Как заметил американский исследователь мемориальной культуры Холокоста Джеймс Янг: “Как только мы облекаем память в монументальную форму, мы тем самым до определенной степени снимаем с себя обязательство помнить”[971]
. “Мемориал” со своими группами исследователей и архивом, прикладывал и продолжает прикладывать огромные усилия для того, чтобы избежать этой ловушки. Однако сегодня те памятники, которые были установлены благодаря усилиям мемориальцев в лучшие годы существования организации, как правило, воспринимаются как временные. Они недостаточно, по нынешним временам, используют историю и недостаточно проповедуют и наставляют на путь истинный. Критики утверждают, что в наше время самой своей простотой они предают то дело, ради которого были воздвигнуты. Однако, возможно, открытость и щедрая всеохватность, готовность включить в себя всех и каждого, наряду с текстами и исследованиями являются лучшим откликом на вызовы мемориализации. В этих памятниках поражает их минимализм. Соловецкие камни, установленные на Лубянке в Москве или на Троицкой площади в Петербурге, типичны в своем роде: простые, голые глыбы гранита, не украшенные ни лицами, ни фигурами жертв. Подобные монументы (их вряд ли назовешь скульптурами) не содержат отсылок к религии или конкретным событиям.
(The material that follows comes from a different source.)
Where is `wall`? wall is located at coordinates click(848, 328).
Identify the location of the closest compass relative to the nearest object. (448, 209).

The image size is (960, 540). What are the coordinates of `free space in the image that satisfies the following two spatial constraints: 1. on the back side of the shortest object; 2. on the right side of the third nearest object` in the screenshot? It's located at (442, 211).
В истории советского насилия, санкционированного государством, нет ничего, что эти камни не могли бы охватить, и именно в этом состоит их главная ценность.Крах коммунизма был мгновенным и окончательным. В течение пяти лет, с 1987 по 1991 год, практически каждая неприкосновенная догма, каждая святыня советской системы была подвергнута сомнению, и многие давно устоявшиеся структуры уничтожены. Одним из наиболее впечатляющих актов в этой череде разрушений был распад самого Советского Союза в 1991 году. Ему на смену пришел блок независимых государств, часть которых нашла пристанище в ельцинском проекте нового содружества (СНГ), в то время как другие – три прибалтийских государства и Грузия – в итоге отправились в самостоятельное плавание[972]
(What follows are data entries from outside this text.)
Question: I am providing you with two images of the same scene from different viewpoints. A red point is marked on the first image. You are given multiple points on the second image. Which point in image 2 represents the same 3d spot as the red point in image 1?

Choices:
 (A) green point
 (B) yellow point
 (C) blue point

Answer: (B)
. Как националисты, так и демократы на всех бывших советских территориях в основном приветствовали этот процесс, однако в самой России многие наблюдали закат империи в смятении и тревоге. Убежденные коммунисты приходили в отчаяние, глядя на руины своей морально-нравственной системы; повсеместно слышались предсказания грядущей гражданской войны и экономической катастрофы. Казалось, от новых, открывающихся возможностей выиграют только молодые. Люди старшего возраста, будь то пенсионеры, заводские рабочие или сотрудники окостеневшей и насквозь дискредитированной государственной бюрократической системы, пережили острое потрясение. Они испытывали бессилие, как это часто бывало и прежде, и просто наблюдали, как тают их реальные доходы и исчезают виды на будущее.Таким образом, распри и трения, которые проявились между многочисленными наследниками сталинизма, следует рассматривать в контексте этого отчаяния. Вовлеченные в эти конфликты люди десятилетиями жили в тени государственного насилия. Традиция недоверия, состязательности и страха, взращенная им, не могла исчезнуть за одну ночь. Если говорить о жертвах, вине, ответственности, коллаборационизме, то история сталинизма была явлением столь сложным и многосоставным, что бессмысленно было мечтать о простом и легком решении, о мгновенном облегчении груза памяти. Постепенный отход “Мемориала” на второй план был легко предсказуем, как предсказуемы были растущие разногласия и разобщенность в рядах его сотрудников после 1991 года. Однако последствия для общества в целом могли быть не такими горькими, если бы не настороженность и дурные опасения людей, не их цинизм, не голод. К 1991 году даже в Москве благоразумные горожане закупали впрок макароны, соль и спички. На самом деле они боялись настоящего и ближайшего будущего, но их гнев нашел свое выражение в куда более древних и примитивных историях – этнического и семейного притеснения, неотмщенного предательства, изнасилования, мошенничества и антисемитизма.
Какие бы еще нужды ни испытывали пенсионеры, они обнаружили, что единство пользовалось высоким спросом и было в большом дефиците. Советская привычка к молчанию никуда не исчезла, системы связей, обеспечивавших самозащиту и гарантировавших выживание в прошлом, продолжали функционировать. То же можно сказать и о мировосприятии, которое никак не могло избавиться от подозрения, что “зря не сажали”, что арест или тюремное заключение – когда они случались с кем-то еще – обычно были оправданы. Как будто бы каждая группа, каждое сообщество должно было отчасти определять себя через отсылку к кому-то, кого они исключали из своих рядов, – “чужакам” или “врагам”. Подобный образ мыслей напоминал прежний менталитет советского человека времен сталинизма, и даже еще более древний – крестьянский менталитет, но по существу он был выученной реакцией на невзгоды, страх и нехватку материальных ресурсов.